=== Section Start ===
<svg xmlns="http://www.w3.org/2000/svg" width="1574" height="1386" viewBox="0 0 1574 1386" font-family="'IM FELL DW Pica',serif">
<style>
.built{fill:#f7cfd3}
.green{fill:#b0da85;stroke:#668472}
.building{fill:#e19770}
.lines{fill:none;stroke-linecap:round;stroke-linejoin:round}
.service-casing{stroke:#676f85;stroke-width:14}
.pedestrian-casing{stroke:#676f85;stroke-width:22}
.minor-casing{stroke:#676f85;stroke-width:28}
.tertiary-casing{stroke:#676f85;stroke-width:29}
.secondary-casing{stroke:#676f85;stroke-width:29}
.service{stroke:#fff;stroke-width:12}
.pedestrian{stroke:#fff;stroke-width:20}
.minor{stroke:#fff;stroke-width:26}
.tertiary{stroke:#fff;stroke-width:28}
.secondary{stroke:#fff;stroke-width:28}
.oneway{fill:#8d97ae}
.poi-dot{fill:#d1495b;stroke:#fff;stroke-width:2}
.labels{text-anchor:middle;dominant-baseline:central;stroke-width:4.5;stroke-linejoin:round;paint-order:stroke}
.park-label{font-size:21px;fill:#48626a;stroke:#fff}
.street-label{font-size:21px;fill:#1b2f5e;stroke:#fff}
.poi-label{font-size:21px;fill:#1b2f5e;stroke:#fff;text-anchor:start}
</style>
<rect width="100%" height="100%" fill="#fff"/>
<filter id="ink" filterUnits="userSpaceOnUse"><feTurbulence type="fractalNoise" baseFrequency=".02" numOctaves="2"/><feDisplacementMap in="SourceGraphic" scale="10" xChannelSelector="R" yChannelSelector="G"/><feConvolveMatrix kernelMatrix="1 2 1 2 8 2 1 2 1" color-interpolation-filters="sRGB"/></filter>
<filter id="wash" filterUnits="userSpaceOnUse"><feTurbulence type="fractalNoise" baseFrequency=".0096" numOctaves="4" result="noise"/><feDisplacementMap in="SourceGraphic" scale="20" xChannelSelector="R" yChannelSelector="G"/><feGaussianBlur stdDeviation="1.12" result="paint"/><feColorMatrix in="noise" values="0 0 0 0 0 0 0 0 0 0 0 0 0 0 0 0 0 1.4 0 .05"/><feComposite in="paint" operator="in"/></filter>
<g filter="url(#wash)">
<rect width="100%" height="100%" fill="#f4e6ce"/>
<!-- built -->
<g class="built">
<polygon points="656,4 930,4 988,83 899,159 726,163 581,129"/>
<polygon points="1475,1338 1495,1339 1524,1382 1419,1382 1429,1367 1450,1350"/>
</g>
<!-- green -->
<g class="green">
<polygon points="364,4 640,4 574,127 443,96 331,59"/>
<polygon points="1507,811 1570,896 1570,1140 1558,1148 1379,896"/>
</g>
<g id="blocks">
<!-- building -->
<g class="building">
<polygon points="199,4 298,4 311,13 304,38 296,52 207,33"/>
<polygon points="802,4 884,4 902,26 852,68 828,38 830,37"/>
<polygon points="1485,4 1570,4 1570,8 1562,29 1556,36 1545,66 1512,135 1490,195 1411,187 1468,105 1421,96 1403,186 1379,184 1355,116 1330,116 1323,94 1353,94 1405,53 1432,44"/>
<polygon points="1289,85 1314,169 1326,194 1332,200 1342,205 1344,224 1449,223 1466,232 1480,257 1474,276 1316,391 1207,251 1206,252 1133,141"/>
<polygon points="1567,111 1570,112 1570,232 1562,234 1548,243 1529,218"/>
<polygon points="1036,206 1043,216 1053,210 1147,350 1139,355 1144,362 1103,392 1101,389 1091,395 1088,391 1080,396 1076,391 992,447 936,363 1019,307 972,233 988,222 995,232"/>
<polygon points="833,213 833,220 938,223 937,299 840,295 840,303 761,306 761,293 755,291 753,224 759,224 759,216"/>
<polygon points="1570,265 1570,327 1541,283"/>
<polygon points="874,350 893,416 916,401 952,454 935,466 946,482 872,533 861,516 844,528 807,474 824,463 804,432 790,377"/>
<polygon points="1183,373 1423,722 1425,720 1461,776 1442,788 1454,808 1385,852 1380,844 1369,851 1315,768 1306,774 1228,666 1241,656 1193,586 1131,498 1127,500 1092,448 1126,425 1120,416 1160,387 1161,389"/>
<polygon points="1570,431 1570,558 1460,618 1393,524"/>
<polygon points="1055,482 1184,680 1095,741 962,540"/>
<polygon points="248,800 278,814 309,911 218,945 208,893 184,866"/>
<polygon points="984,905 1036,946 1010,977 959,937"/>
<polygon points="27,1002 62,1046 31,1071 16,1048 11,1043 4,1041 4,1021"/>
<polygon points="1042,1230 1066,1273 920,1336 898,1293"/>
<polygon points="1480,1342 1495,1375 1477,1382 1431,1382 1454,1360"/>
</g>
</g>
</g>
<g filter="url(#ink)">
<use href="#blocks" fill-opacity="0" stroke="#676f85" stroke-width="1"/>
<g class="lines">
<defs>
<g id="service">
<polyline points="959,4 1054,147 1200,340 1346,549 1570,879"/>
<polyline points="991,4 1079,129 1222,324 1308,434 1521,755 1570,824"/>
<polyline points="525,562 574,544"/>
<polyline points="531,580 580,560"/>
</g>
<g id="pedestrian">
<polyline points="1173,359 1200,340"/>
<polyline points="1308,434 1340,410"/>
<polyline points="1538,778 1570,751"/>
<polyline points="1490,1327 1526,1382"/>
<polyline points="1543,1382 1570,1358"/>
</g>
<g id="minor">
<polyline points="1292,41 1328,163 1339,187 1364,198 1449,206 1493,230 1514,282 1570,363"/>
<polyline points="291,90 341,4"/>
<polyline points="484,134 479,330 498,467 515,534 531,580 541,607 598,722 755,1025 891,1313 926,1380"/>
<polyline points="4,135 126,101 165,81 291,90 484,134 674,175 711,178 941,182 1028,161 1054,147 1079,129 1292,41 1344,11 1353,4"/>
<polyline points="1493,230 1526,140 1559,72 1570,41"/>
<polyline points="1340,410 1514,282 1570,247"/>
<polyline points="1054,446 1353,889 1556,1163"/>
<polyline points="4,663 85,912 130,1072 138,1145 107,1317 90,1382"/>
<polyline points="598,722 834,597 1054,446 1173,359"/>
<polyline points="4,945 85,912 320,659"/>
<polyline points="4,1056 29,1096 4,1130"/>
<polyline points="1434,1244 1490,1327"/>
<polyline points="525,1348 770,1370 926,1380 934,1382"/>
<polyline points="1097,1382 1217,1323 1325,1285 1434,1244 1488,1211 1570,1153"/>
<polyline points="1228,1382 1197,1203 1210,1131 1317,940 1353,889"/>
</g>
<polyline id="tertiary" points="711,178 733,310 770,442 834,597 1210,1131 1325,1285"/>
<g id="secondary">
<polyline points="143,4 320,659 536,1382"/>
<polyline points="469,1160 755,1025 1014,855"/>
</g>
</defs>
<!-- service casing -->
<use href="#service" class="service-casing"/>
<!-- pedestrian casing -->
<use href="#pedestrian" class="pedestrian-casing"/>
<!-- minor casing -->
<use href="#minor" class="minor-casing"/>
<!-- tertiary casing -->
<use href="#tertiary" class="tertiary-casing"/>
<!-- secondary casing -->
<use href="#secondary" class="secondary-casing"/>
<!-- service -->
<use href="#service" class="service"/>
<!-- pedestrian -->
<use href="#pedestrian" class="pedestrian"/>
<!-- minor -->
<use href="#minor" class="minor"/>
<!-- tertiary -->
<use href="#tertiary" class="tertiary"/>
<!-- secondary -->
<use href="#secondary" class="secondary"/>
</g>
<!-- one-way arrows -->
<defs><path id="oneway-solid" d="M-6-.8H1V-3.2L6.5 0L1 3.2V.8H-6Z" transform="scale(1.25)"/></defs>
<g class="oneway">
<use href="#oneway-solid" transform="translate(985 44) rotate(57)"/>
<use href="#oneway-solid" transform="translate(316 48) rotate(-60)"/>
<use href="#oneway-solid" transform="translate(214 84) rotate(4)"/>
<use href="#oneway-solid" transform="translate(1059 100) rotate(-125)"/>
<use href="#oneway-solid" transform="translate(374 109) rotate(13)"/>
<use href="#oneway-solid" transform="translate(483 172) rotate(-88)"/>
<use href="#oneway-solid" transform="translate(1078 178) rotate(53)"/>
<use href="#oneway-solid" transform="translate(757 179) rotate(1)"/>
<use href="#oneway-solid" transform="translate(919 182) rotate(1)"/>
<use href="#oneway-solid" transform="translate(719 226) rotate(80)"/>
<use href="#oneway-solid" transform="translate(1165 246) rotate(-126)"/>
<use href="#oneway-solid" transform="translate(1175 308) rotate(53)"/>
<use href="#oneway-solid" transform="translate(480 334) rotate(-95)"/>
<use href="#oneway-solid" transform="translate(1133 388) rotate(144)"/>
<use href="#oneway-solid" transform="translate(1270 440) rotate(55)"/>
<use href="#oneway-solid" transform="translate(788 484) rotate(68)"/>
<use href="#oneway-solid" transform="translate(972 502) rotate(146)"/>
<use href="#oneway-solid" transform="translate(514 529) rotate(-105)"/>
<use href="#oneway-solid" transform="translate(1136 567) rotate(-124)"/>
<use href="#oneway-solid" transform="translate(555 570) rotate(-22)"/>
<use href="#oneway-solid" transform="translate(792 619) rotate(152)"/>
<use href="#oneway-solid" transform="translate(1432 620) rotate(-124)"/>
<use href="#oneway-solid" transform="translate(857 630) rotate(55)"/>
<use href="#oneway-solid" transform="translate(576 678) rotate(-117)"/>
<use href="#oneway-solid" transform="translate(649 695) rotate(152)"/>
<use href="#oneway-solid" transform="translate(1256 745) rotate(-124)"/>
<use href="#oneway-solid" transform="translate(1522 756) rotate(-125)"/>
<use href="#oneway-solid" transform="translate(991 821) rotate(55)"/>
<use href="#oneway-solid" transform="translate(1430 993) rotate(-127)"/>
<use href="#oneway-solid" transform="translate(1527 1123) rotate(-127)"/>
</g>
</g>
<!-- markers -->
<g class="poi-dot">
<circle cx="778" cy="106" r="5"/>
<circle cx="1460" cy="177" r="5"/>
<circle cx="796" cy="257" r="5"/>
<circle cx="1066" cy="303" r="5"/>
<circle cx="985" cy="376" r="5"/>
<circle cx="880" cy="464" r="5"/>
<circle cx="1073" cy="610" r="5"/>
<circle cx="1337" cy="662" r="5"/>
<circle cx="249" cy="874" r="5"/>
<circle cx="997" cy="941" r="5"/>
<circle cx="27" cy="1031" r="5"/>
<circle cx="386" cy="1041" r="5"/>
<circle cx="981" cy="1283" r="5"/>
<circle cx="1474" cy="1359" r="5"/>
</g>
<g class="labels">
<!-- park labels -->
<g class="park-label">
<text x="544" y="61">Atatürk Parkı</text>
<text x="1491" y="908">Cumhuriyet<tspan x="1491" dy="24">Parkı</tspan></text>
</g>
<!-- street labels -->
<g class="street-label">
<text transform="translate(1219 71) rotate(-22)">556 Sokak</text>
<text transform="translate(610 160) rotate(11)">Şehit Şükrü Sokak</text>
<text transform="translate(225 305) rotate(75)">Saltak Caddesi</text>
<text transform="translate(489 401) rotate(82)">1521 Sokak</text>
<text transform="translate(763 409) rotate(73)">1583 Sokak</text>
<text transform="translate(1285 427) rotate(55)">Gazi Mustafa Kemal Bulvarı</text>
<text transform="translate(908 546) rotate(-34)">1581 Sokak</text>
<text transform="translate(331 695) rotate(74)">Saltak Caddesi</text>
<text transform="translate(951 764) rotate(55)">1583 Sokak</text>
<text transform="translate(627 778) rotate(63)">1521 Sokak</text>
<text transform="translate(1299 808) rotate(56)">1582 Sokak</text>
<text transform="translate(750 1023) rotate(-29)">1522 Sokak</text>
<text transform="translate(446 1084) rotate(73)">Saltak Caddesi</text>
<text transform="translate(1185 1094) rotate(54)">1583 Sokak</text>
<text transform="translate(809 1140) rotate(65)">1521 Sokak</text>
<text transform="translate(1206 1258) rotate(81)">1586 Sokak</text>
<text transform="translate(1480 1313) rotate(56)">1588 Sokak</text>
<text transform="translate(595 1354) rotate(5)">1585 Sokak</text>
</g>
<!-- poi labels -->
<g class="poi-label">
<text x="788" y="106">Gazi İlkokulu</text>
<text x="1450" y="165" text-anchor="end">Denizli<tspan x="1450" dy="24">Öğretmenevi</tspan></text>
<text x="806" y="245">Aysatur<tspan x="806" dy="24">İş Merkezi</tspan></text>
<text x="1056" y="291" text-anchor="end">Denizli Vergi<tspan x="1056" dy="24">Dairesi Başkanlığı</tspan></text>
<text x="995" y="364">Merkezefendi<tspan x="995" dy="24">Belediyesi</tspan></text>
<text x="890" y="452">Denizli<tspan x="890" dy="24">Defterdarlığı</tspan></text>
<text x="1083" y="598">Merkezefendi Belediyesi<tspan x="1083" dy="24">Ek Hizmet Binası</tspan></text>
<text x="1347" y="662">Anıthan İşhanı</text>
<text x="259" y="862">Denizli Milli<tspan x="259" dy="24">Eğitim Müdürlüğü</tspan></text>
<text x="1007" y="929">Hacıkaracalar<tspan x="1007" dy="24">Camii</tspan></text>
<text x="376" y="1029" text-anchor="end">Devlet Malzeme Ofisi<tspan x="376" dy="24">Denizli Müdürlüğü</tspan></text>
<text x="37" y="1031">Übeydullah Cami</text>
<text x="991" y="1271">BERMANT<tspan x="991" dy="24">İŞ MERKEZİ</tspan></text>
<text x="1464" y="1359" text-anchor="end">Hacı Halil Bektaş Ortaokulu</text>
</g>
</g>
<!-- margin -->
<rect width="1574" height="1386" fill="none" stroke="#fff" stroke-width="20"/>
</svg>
=== Section End ===
> THE TASK:
To answer, copy each line from the material above that has the word "lines".

> TASK RESULT:
.lines{fill:none;stroke-linecap:round;stroke-linejoin:round}
<g class="lines">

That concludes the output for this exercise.